On 10/17/2013 05:50 PM, Joseph S. Myers wrote:
I've applied this patch to the C11-atomic branch to fix various
miscellaneous issues.
excellent!
I put a hack in the C++ front end to disable checks on atomic
qualifiers so that libstdc++ builds - I think that if you want other
people to help on a development branch, it should be kept in a state
where it builds and tests cleanly. However, I'm aiming specifically
Yes, perhaps I should not have checked in the bit that uses the atomic
attribute in the c++ templates... it was working fine until late in the
game when I removed the incorrect "treat atomic as volatile" parts of
the patches.. which then caused that failure. sorry. I didn't know how
to fix it "correctly"... I figured it should be easy if you knew how
:-P but maybe not...
to sort out the C front-end (and later stdatomic.h) issues, with a
view to getting the actual C11 support in shape and with adequate
testsuite coverage, so if that's ready on time I may propose it for
mainline without the attribute or C++ changes - as I understand it,
those are only needed for when targets start defining atomic types as
larger or more-aligned than the corresponding non-atomic types, not to
support the C11 features on the most common architectures.
right. We may re-visit it when we finalize the ABI changes for c++...

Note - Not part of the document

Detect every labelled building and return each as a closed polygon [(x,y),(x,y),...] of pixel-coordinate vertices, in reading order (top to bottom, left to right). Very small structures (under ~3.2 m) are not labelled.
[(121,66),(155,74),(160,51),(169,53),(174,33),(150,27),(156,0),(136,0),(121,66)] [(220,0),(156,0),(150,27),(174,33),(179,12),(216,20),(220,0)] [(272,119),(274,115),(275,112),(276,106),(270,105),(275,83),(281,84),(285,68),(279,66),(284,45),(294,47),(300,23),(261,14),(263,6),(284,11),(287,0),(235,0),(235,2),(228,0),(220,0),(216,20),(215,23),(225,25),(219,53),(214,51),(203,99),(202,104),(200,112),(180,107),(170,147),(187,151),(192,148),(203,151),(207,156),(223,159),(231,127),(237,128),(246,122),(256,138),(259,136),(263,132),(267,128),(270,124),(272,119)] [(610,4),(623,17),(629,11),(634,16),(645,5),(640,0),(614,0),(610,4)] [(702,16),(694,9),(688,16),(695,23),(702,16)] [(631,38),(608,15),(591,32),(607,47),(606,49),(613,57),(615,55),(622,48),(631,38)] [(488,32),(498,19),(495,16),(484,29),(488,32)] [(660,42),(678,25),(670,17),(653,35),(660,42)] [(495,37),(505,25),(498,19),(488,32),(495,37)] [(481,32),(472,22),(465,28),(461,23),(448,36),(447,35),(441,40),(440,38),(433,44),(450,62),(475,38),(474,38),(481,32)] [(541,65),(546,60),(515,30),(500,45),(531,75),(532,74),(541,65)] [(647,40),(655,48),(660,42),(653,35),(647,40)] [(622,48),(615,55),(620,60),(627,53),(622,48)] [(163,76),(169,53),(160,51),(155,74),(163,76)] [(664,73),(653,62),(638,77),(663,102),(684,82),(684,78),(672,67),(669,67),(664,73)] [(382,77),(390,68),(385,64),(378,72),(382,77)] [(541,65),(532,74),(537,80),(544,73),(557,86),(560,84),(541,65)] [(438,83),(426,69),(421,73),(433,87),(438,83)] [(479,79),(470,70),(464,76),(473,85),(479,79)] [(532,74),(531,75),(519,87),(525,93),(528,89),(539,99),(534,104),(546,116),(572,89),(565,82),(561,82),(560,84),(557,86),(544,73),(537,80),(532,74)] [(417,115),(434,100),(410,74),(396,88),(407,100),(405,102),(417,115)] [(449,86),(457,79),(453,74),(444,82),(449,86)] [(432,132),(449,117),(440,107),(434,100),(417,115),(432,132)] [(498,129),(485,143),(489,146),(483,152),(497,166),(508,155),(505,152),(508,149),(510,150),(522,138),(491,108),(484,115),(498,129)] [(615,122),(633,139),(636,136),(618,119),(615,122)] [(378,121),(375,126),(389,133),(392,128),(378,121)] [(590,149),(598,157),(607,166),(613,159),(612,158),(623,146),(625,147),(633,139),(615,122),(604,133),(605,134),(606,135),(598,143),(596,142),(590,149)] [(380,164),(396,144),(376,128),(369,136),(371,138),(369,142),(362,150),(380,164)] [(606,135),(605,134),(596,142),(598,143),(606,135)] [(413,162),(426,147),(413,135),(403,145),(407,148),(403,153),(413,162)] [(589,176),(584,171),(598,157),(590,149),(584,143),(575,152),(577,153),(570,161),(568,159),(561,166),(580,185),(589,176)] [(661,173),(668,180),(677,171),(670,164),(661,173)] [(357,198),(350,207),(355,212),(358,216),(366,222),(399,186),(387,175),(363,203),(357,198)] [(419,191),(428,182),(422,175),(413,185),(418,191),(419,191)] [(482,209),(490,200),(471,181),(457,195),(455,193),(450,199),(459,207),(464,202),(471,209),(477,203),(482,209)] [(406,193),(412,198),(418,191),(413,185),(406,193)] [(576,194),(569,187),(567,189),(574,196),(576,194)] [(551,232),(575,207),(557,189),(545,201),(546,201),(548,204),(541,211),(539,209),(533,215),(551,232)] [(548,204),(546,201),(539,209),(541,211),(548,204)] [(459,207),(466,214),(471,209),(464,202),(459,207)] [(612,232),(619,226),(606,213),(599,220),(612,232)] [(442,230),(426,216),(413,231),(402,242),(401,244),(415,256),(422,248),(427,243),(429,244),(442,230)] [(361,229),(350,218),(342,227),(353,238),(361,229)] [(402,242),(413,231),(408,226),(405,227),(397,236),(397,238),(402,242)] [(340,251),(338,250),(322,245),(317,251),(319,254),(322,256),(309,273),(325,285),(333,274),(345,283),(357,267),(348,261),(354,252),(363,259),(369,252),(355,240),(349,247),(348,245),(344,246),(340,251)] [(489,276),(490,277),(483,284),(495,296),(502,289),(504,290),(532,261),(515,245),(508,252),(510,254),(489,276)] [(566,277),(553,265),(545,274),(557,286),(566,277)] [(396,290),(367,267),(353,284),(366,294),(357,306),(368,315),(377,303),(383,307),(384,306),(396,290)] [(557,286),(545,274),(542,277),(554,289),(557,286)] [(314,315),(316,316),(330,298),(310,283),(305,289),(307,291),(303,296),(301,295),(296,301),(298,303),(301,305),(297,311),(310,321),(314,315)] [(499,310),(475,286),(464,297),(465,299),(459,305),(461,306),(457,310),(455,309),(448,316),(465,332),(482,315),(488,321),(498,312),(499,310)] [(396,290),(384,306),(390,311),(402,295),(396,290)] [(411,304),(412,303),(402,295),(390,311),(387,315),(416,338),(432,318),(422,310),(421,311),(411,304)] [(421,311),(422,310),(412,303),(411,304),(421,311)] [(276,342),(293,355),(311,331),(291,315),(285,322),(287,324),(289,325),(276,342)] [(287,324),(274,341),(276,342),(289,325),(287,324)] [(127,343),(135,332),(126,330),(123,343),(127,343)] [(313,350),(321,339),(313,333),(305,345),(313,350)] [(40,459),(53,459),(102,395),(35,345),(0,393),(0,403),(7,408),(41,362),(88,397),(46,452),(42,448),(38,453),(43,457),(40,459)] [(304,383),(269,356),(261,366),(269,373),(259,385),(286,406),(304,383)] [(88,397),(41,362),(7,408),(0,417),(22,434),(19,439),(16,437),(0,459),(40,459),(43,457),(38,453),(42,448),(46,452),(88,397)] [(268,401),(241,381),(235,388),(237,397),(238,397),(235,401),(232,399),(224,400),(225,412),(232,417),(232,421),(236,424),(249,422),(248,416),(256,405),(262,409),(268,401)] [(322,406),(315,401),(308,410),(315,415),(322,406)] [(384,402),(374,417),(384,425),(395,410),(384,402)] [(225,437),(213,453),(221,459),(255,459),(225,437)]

Use of the attribute in c++ will ensure that C and C++ both treat an
atomic object the same... My original discussions with lawrence and
jeffrey over atomics concerned the desire to "upsize" an _Atomic object
to the next highest size that supports lock-free operations. (ie, a 6
byte object becomes an 8 byte atomic object). The __attribute__ is
really to ensure we can share the code and get compatible behaviour
between languages. At the moment it is a nop. A better solution may
show up, if we ever actually need it.
Thanks for picking this up... I for one really appreciate it.